Sometimes, the truck bed doesn't provide enough protection to the cargo you load in it. If you're looking for added security for your truck's cargo, you might want to add a couple of sturdy bed rails.You'll never know when a huge bump or pothole on the road will throw your truck off balance and send your cargo flying out of the bed. With a bed rail mounted on each side of the truck bed, you can use ropes and cables to further secure your belongings.At least, you wouldn't have to keep checking your cargo in the rearview mirror each time you hit a bump on the road. Just a word of caution, though. If you're going to install bed rails, make sure to mount these rails firmly. Drilling is the best way to go when installing these rails; bolts and nuts ensure that the rails stay mounted to the truck bed no matter what.The best set of rails is that which already comes with mounting hardware. Carparts has plenty of these rails for you to choose from.
• Features high corrosion resistance
• Allows up to 1000 lbs. tie down strength
• Durable enough to last for years of use
Finding the Best Bed Rails for Your Truck
The true test of a truck's bed is in how useful its bed is for carrying load. However, if you are too conscious with the bodywork of the bed's sides to even try putting cargo on it, you might need protection. Bed rails offer just that, and add style to the simple bed rail. When picking rails for your truck, here are a few things you might want to consider.
Most bed rails are made of a steel tube that runs the length of the truck's bed. Manufacturers put a spin on this by putting out rails of different styles. You can choose from chrome, black coated, stainless steel finish to name a few. Some are even diamond plated to give a rugged, tough look.
They also have different mounting styles. A common design is the curved pipe that connects the edge to the rail's surface for a clean look. Others use a bridge style that supports a pipe with extended ends. Some mounts look clean and seamless on the rails, while others have visible screws and gaskets.

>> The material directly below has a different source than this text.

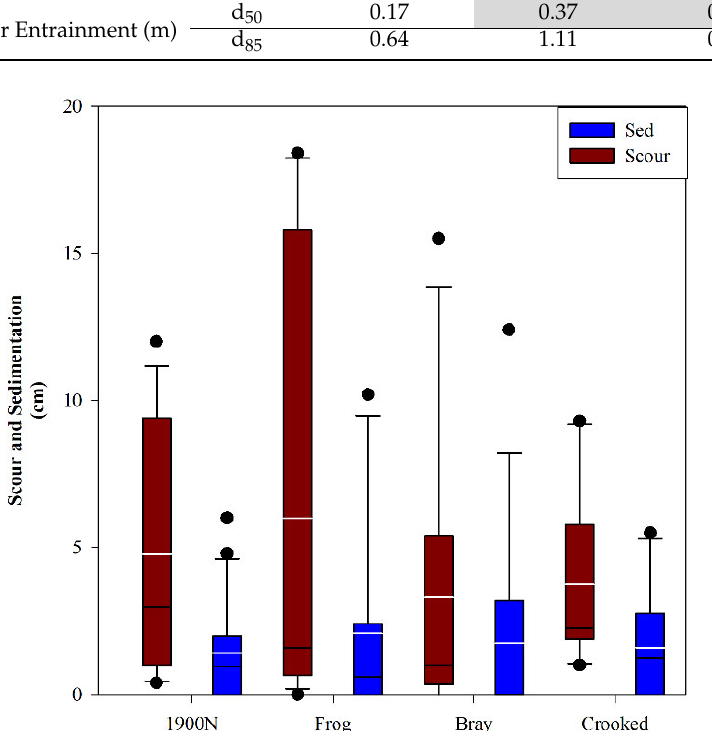
Figure 7. Scour and sedimentation in each stream. The ends of the boxes represent the 25th and 75th percentiles with the solid black line at the median and the solid white line at the mean; the error bars depict the 10th and 90th percentiles and the points represent the 5th and 95th percentiles.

As much as your bed rails look cool and flashy, they shouldn't only be about the looks. These should be used to protect the body, so a weak and flimsy one wouldn't do. Some pipes that aren't designed for rope to be tied on tend to break and bend. Make sure that your bed rails are tough enough to support the extra weight and pressure of carrying big loads.
Trucks can be fitted with other bed accessories, so a bed rail easy to remove is a good buy. If the bed rails you are looking at seem like it requires a lifelong commitment to your truck's bed, forget about it. Most rails use removable bolts and screws to secure them. Better if the rails come with clamps because you wouldn't need to tamper with your truck that much in terms of installation and removal.
Really Easy Bed Rail Assembly
Bed rails are an accessory you can add to your truck's bed. These shiny pipes enhance the looks of your truck to give it a break from the simple paint job finish. The rails also function as a protector and a piece where you can tie your load to. Fitting your truck with one of these is an easy process. This guide will give you a general overview as to how to install most bed rails in the market.
Difficulty level: Easy
- Bed rail kit (includes manual, pipes, housing, plates, and screws)
- Allen wrench set
- Screwdriver set
- Rubber mallet
- Drill set
Step 1: Open the bed rail kit and check if the contents are complete. Refer to the manual to count if all parts are included. Clean metal parts to a shine.
Step 2: Start on one end first. Rail manufacturers would have varying instructions per rail model. Generally, the next step would be to insert the main bolt into the rail housing assembly. Secure with this any gaskets and mounting plates with the set.
Step 3: Insert the rail if the kit has the main pipe detached from the housing assembly. Lightly tap the pipe in with a rubber mallet if it won't instantly fit in.
Step 4: Insert the assembly in the truck's stake hole. If there is none, mark the main bolt's tip on the stake area, and drill your own hole. Make sure the bolt is a snug fit on the hole.
Step 5: Secure the assembly with any plates or nuts to be placed under the stake hole.
Step 6: Do the other ends and other rails after. Make sure that the rails are properly aligned.
Step 7: Finish the job by cleaning and polishing the rails for a new-look finish.
The entire job will take around 30 minutes.
- Hand-tighten the bolts when aligning the rails to make adjustments easier.
- Place rags around the work area to protect the body from possible dents and scratches, especially if you have to drill a hole.